==== Given material

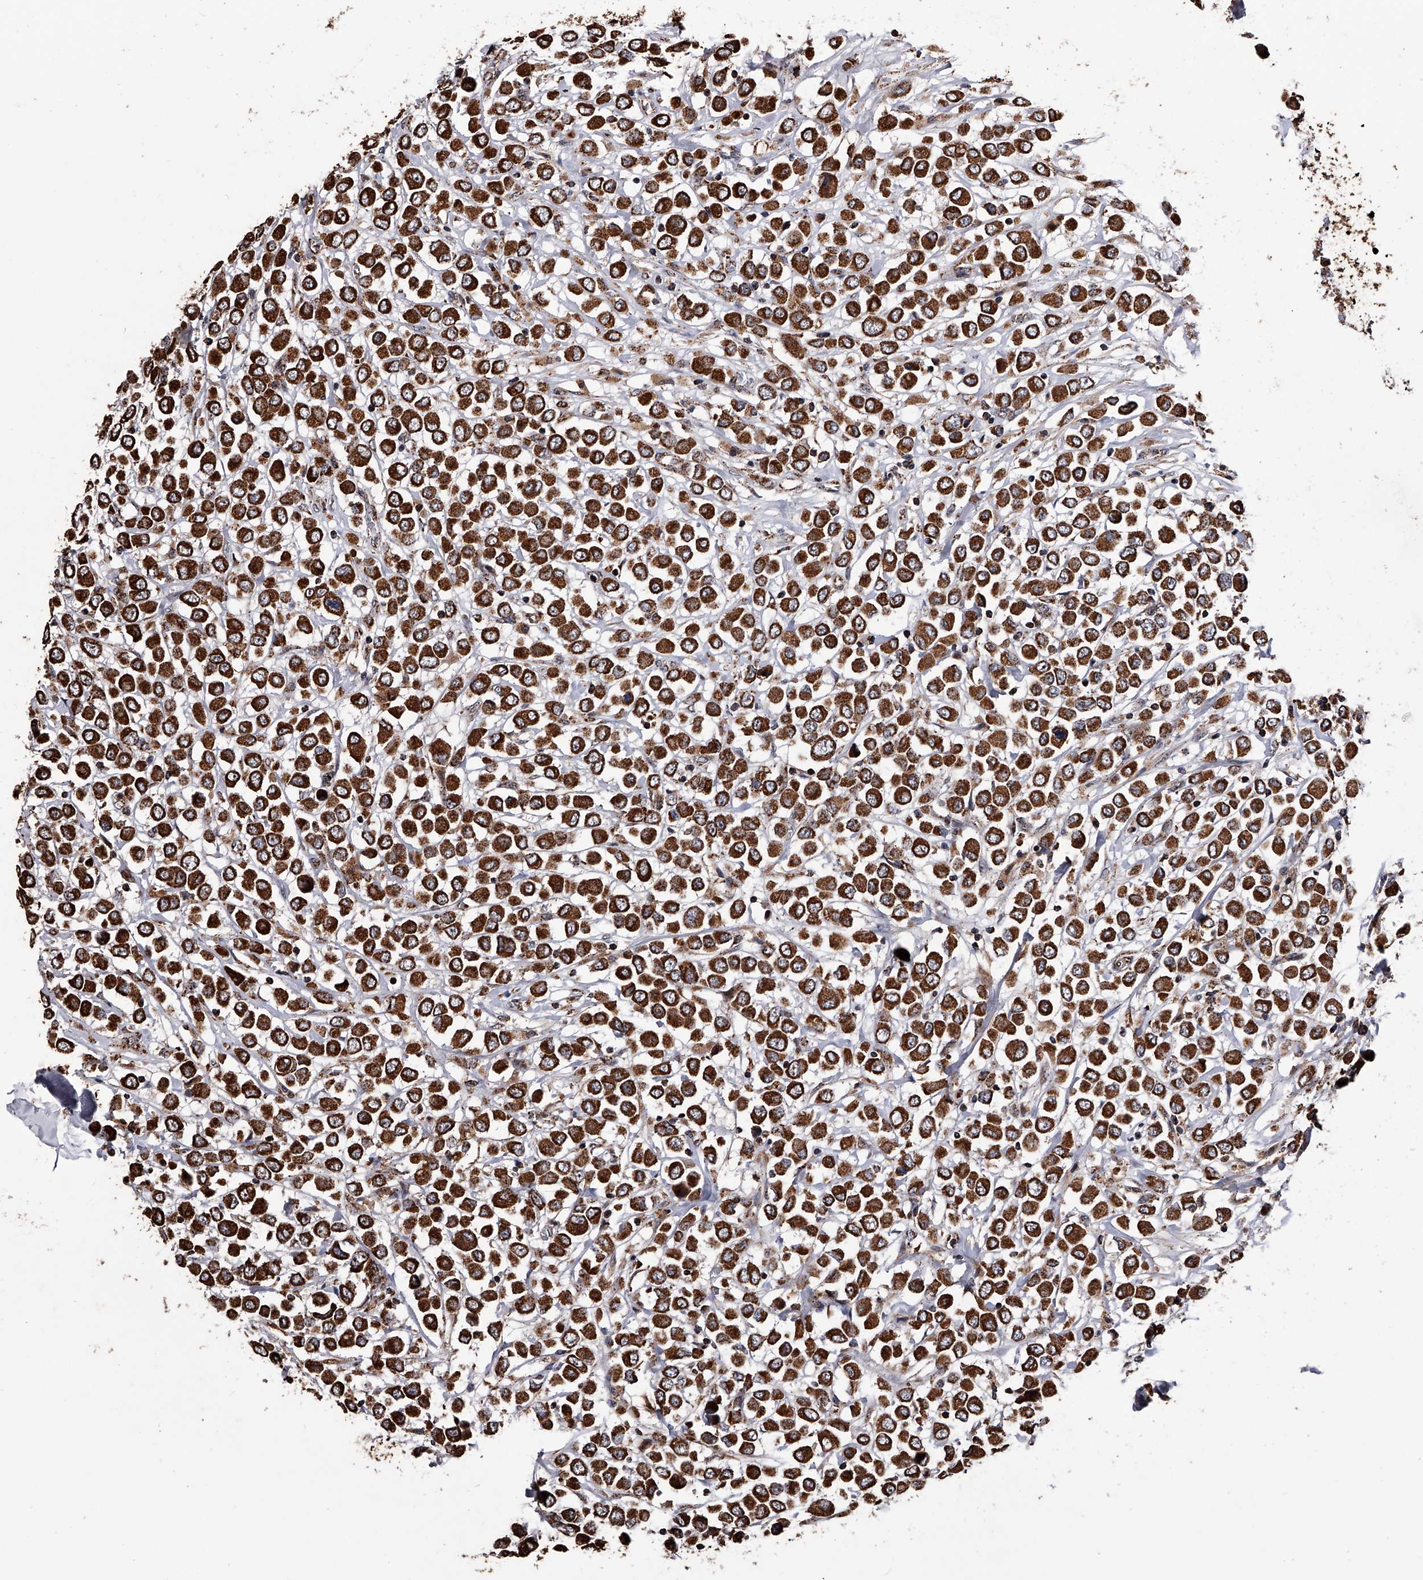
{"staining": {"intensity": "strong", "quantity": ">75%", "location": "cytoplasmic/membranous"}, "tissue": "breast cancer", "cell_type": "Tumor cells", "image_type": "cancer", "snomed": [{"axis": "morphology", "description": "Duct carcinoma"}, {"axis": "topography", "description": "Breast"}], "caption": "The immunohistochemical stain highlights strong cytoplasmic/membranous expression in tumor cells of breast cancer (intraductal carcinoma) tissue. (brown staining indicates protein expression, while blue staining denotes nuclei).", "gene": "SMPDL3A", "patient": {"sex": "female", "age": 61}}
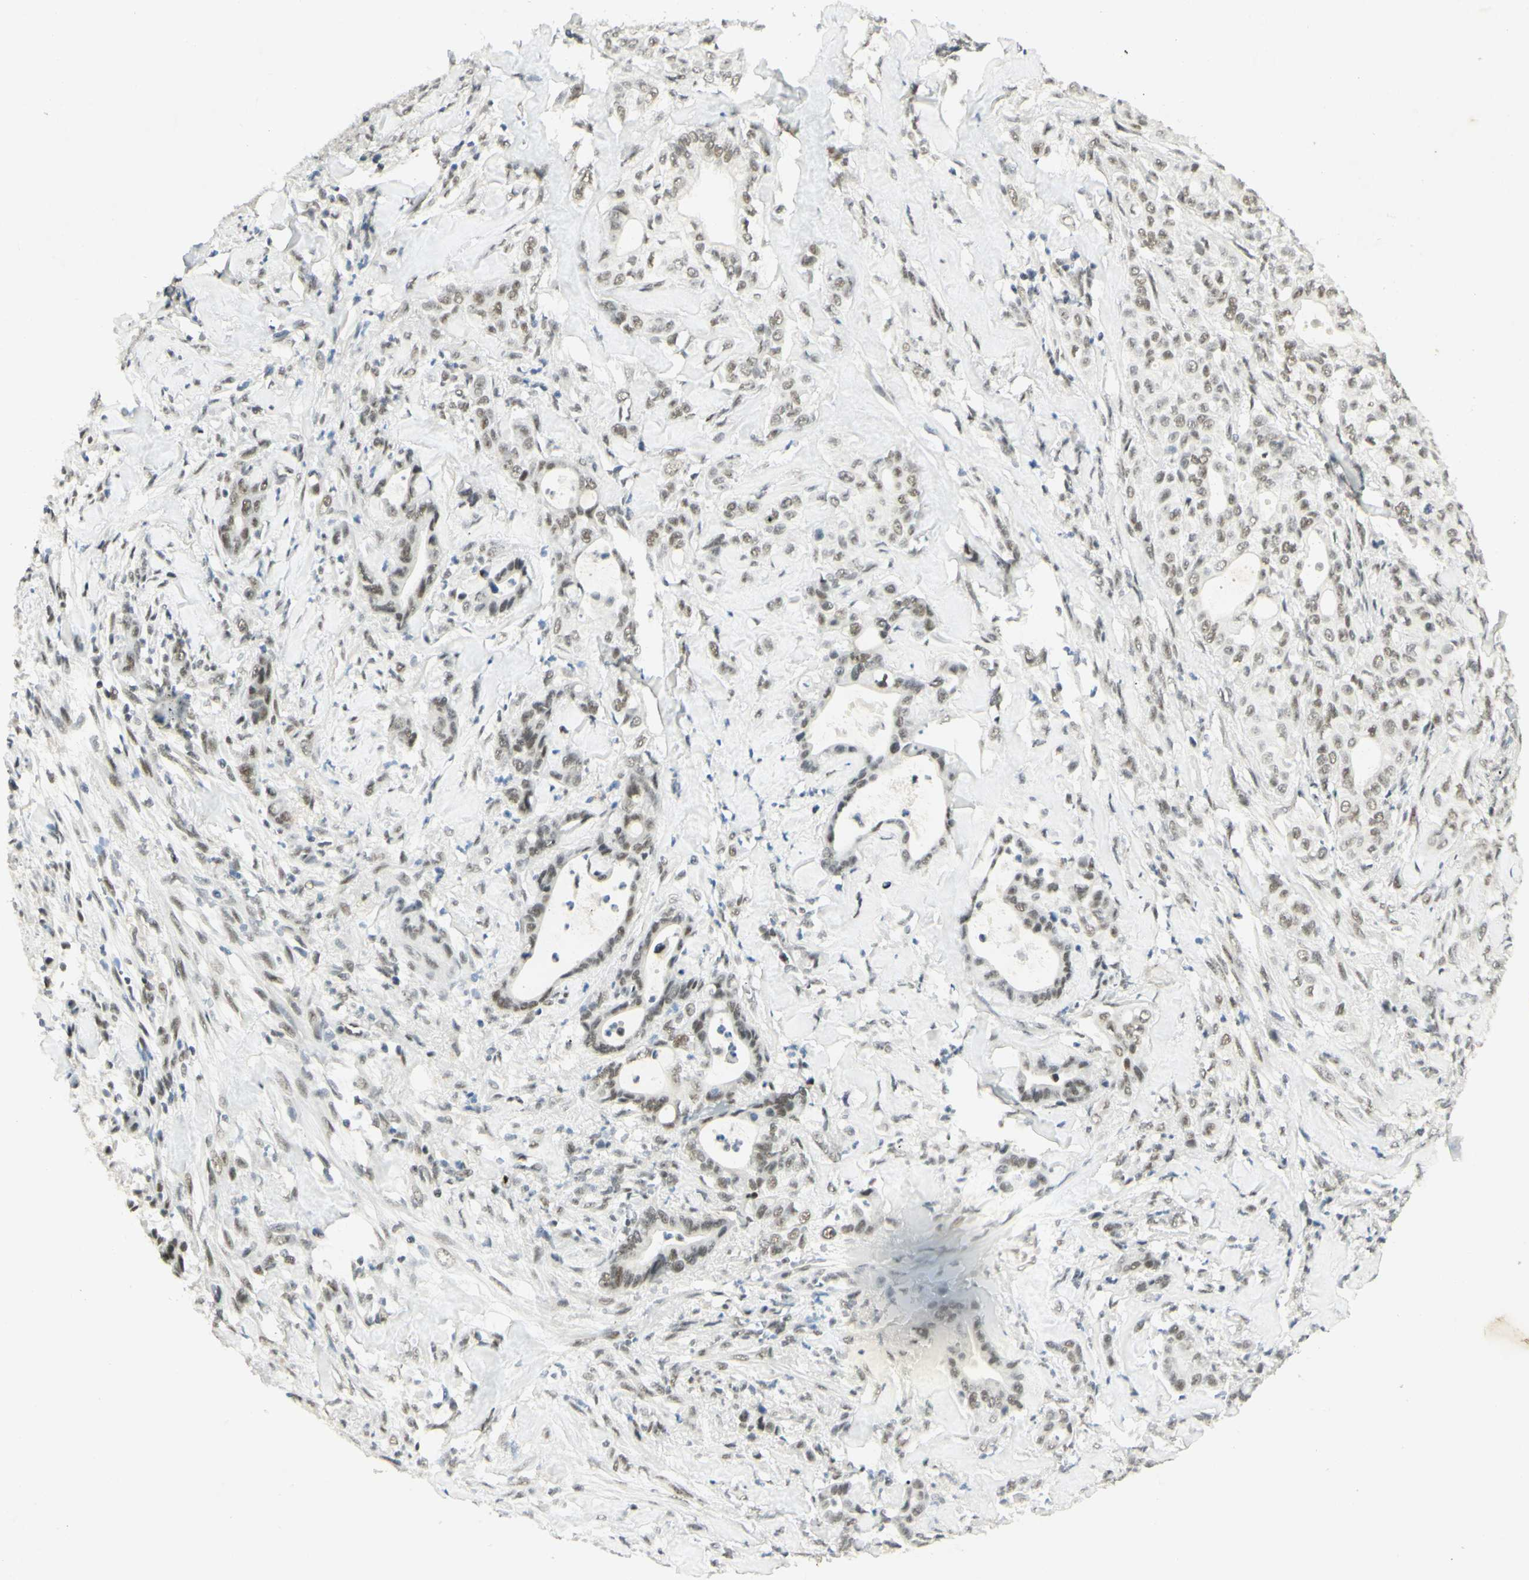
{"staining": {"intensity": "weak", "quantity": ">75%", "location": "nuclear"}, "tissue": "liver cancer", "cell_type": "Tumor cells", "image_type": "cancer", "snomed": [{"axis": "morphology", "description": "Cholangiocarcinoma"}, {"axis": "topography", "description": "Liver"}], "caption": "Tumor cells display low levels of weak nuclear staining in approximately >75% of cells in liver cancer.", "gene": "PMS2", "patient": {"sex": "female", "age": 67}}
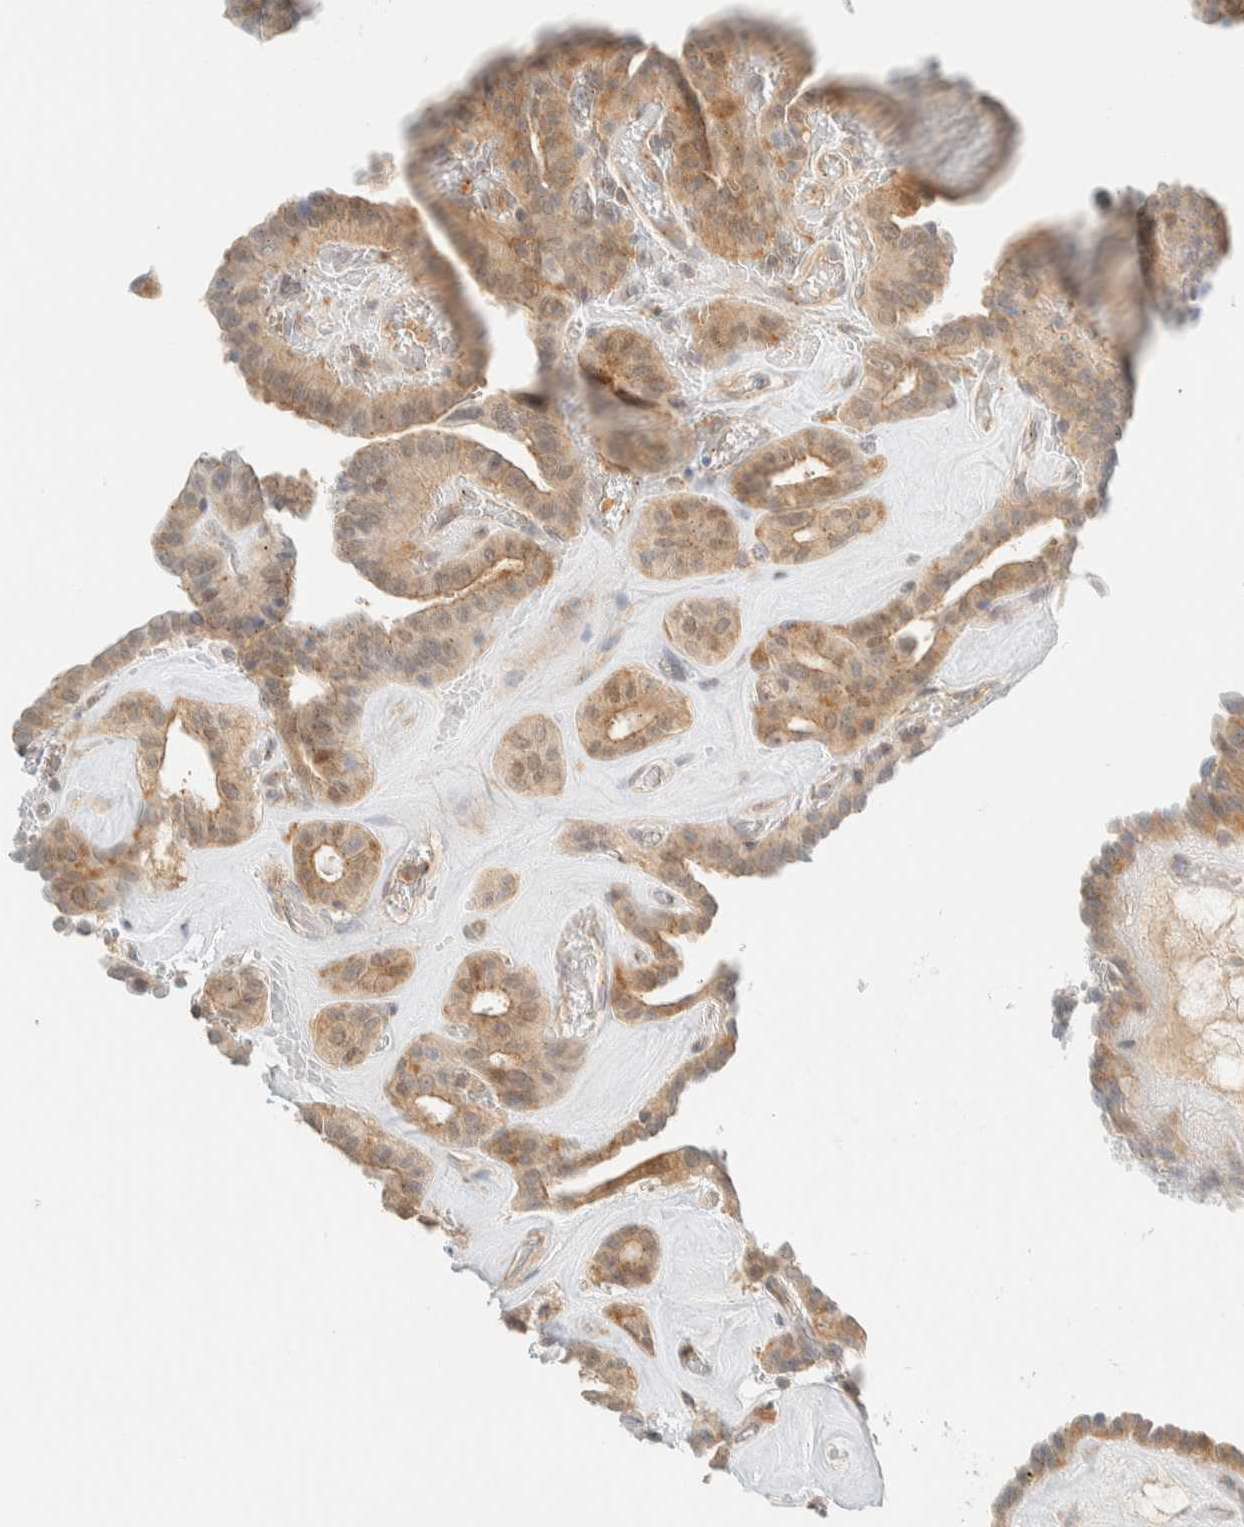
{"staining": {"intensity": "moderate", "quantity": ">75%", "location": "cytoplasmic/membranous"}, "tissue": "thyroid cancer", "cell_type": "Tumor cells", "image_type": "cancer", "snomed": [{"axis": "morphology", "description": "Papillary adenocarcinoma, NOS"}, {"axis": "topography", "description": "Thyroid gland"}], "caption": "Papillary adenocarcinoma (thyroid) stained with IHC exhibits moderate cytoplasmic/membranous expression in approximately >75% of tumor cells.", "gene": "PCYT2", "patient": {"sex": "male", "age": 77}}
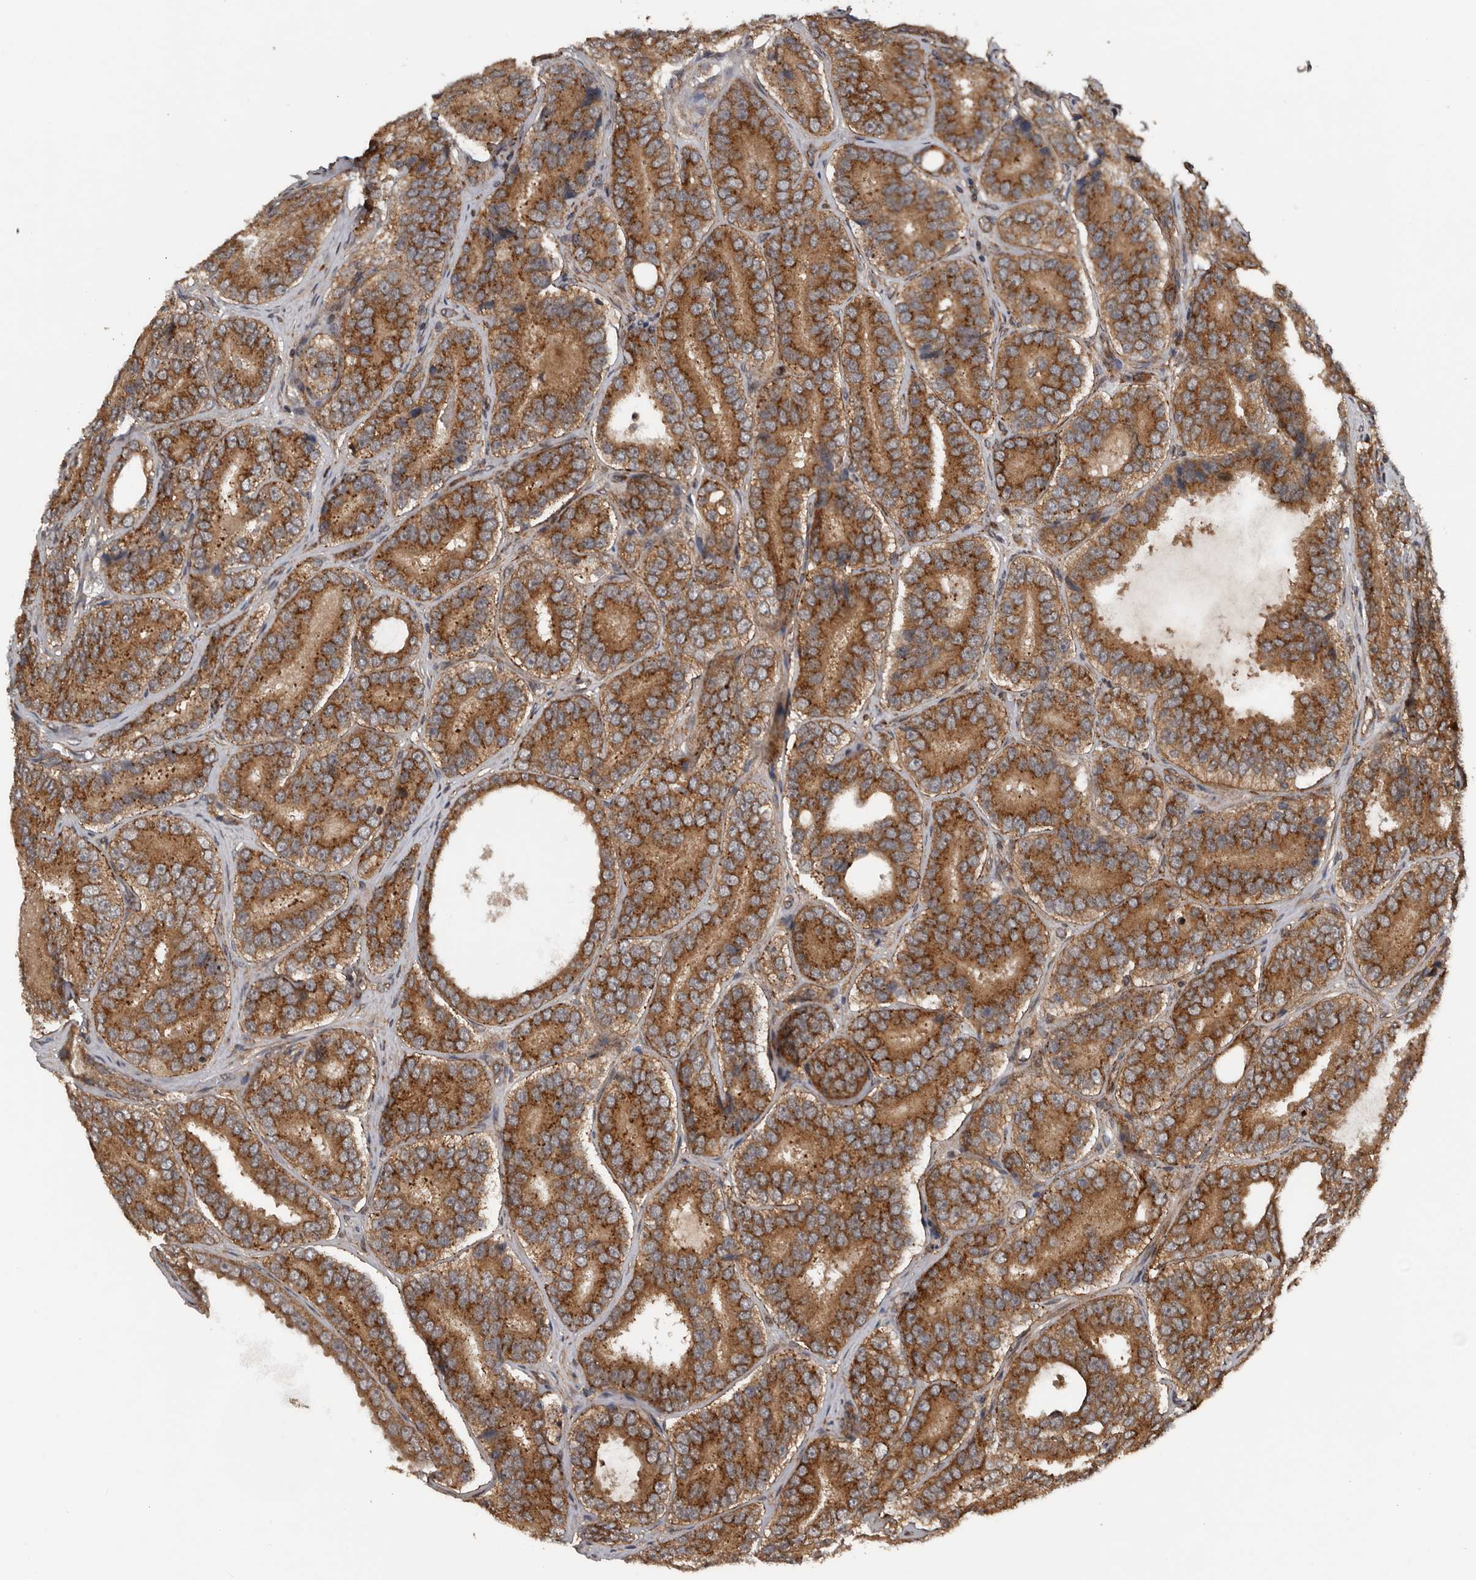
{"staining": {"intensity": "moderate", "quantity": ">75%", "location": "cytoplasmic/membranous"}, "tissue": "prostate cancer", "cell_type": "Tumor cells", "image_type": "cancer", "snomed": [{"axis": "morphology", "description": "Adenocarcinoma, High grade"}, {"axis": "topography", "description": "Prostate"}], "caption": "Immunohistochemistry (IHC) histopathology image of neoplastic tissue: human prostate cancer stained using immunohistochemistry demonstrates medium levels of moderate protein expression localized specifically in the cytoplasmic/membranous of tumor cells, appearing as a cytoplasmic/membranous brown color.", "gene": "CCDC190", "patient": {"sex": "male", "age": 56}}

========

Across the listing above, find each line that holds the word "membranous". Give only how many there are.

**Answer section**. 3